British luxury department store chain Selfridges is being sold to a Thai retailer and an Austrian property firm.
The deal for the majority of Selfridges Group is worth around £4bn ($5.4bn), the BBC understands.
Founded in 1908 by US retail magnate Harry Gordon Selfridge, the company is best known for its flagship department store on London’s Oxford Street.
The Canadian wing of the billionaire Weston family bought Selfridges for nearly £600m in 2003.
“It is a privilege to be acquiring Selfridges Group, including the flagship Oxford Street store, which has been at the centre of London’s most famous shopping street for over 100 years,” Central Group’s chief executive Tos Chirathivat said in a statement.
It was revealed earlier this month that Central Group was close to agreeing on a deal to take over Selfridges.
Selfridges Group employs around 10,000 people and owns 25 stores worldwide, including in major cities in England, Ireland, the Netherlands and Canada.
Signa and Central will take over 18 of the 25 stores. Selfridges Group’s seven Holt Renfrew department stores in Canada were not part of the deal and will remain in the ownership of the Weston family.
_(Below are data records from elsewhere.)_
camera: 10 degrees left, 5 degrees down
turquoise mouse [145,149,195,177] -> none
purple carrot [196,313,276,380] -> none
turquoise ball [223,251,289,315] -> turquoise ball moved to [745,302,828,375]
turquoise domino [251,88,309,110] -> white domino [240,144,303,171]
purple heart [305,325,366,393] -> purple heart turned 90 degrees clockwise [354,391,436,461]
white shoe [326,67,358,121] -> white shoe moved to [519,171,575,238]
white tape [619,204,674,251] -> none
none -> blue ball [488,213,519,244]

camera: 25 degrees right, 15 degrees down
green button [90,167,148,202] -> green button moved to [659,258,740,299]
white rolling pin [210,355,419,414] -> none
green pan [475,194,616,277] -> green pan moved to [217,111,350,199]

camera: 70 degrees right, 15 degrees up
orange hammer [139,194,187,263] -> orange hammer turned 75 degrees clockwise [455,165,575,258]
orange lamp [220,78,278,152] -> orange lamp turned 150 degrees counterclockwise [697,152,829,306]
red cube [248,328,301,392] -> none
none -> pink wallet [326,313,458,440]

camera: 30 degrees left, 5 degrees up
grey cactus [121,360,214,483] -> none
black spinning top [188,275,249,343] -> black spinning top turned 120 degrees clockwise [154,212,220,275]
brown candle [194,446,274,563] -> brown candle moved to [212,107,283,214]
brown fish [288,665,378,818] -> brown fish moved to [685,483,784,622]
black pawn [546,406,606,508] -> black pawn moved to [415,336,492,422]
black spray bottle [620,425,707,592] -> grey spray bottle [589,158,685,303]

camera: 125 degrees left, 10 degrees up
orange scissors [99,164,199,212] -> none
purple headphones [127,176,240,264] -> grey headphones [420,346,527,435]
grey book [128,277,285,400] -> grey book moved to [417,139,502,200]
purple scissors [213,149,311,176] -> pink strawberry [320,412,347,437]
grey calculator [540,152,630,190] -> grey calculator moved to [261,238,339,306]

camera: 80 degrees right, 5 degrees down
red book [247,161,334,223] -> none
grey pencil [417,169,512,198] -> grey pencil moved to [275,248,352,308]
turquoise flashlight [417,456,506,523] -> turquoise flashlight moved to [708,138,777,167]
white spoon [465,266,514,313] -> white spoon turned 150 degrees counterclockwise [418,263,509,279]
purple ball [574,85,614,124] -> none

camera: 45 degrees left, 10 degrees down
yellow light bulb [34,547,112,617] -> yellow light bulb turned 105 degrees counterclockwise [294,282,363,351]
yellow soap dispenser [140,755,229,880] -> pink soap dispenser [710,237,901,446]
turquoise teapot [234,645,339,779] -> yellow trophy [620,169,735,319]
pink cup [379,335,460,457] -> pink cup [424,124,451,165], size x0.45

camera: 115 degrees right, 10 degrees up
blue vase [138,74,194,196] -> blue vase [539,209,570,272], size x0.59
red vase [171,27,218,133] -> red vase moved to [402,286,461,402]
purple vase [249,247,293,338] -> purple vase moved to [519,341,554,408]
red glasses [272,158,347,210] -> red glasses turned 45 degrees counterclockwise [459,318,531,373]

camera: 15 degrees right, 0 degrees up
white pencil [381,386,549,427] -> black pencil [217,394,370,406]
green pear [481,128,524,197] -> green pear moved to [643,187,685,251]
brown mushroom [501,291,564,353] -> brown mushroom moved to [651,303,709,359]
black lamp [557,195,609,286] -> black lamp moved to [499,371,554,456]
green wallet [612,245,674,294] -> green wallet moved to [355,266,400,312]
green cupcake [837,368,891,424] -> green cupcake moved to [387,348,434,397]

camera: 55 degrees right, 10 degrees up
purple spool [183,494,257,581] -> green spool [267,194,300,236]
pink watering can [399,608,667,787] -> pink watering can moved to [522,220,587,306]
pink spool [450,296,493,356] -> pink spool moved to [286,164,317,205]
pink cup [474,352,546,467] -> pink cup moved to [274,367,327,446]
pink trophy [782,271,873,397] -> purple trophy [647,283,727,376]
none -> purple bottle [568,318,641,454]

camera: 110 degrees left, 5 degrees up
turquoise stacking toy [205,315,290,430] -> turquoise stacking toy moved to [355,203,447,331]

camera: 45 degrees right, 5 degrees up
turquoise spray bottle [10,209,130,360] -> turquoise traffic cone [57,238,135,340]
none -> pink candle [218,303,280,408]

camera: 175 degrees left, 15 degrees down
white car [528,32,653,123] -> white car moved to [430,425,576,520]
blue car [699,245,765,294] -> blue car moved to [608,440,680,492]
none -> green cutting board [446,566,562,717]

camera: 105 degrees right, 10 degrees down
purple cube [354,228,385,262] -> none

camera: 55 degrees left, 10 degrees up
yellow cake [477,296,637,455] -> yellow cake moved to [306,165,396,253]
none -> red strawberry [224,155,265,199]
Selfridges’ new owners said they plan to build on the existing brand to develop luxury online stores as well as improve its physical sites.
“Together we will work with the world’s leading architects to sensitively reimagine the stores in each location, transforming these iconic destinations into sustainable, energy-efficient, modern spaces, whilst staying true to their architectural and cultural heritage,” Signa’s chairman Dieter Berninghaus said.
Selfridges is known for its bright yellow cardboard bags and its flagship store on London’s Oxford Street is a magnet for shoppers and tourists alike.
Home to luxury brands, a visit is just as much about the experience and beautiful displays as what it is selling.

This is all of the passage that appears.